PROBLEM TO SOLVE
In the records below, find the line containing "International Students Entering" and retype it and every line after it exactly, adding nothing.

INPUT MATERIAL
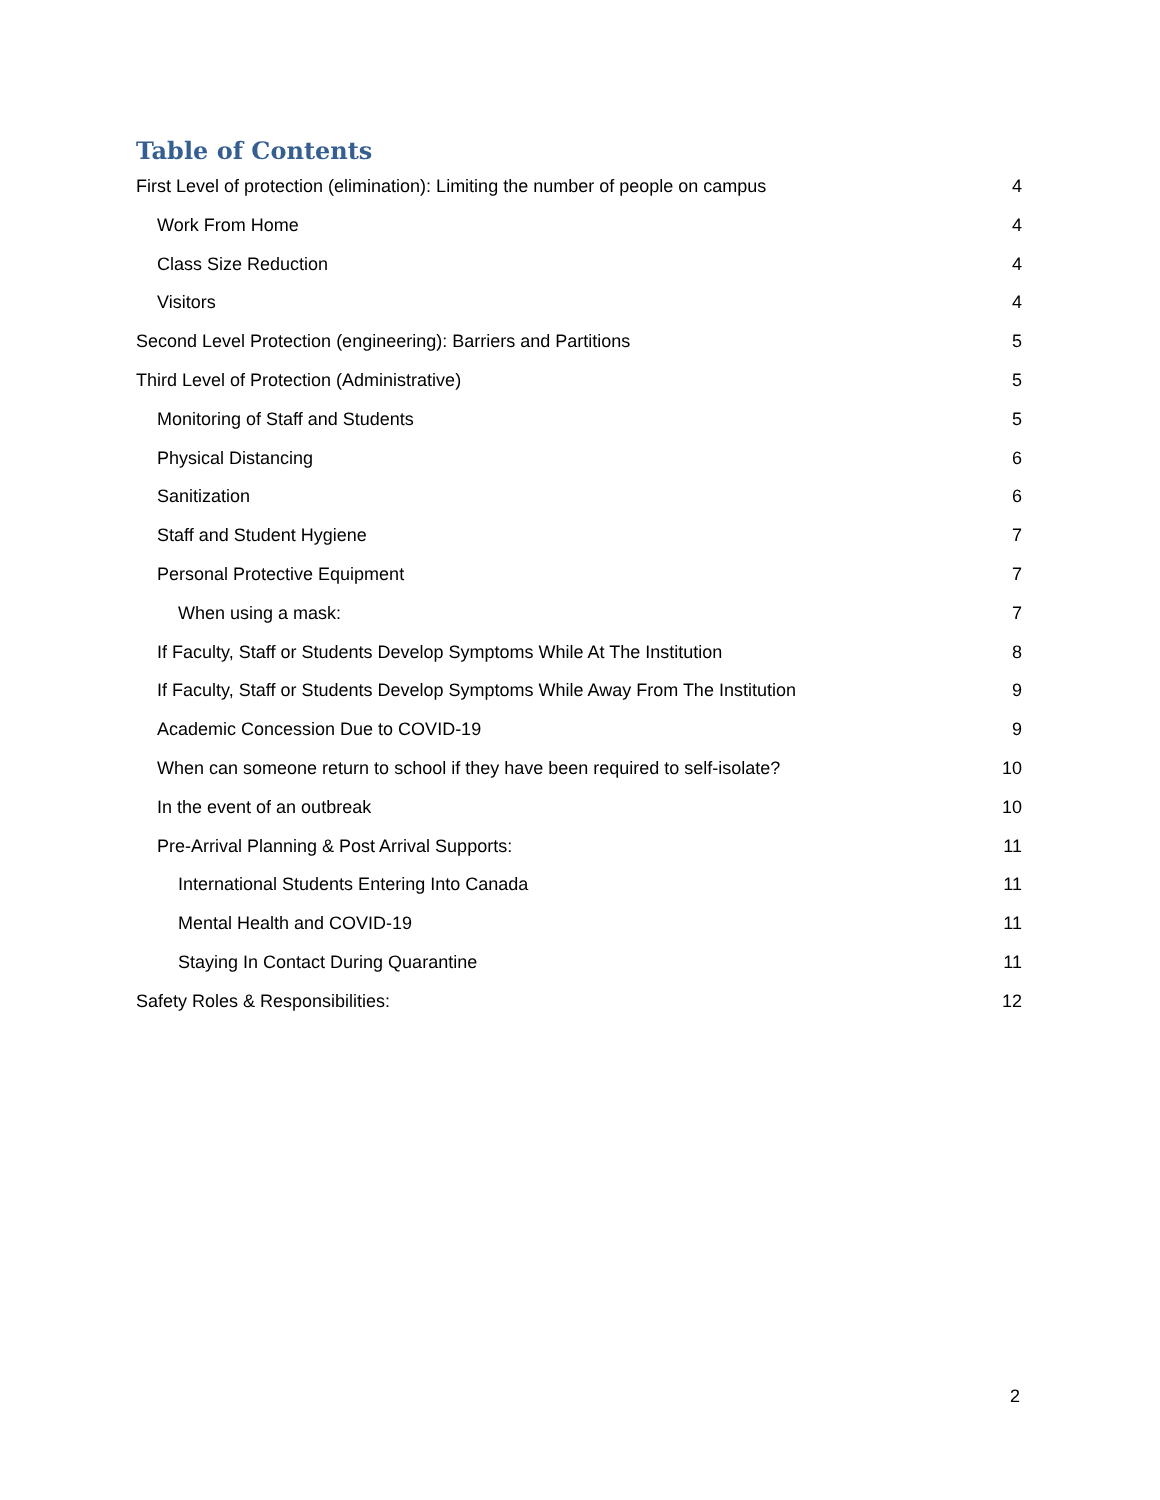Table of Contents
First Level of protection (elimination): Limiting the number of people on campus 4
Work From Home 4
Class Size Reduction 4
Visitors 4
Second Level Protection (engineering): Barriers and Partitions 5
Third Level of Protection (Administrative) 5
Monitoring of Staff and Students 5
Physical Distancing 6
Sanitization 6
Staff and Student Hygiene 7
Personal Protective Equipment 7
When using a mask: 7
If Faculty, Staff or Students Develop Symptoms While At The Institution 8
If Faculty, Staff or Students Develop Symptoms While Away From The Institution 9
Academic Concession Due to COVID-19 9
When can someone return to school if they have been required to self-isolate? 10
In the event of an outbreak 10
Pre-Arrival Planning & Post Arrival Supports: 11
International Students Entering Into Canada 11
Mental Health and COVID-19 11
Staying In Contact During Quarantine 11
Safety Roles & Responsibilities: 12
2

EXERCISE RESPONSE
International Students Entering Into Canada 11
Mental Health and COVID-19 11
Staying In Contact During Quarantine 11
Safety Roles & Responsibilities: 12
2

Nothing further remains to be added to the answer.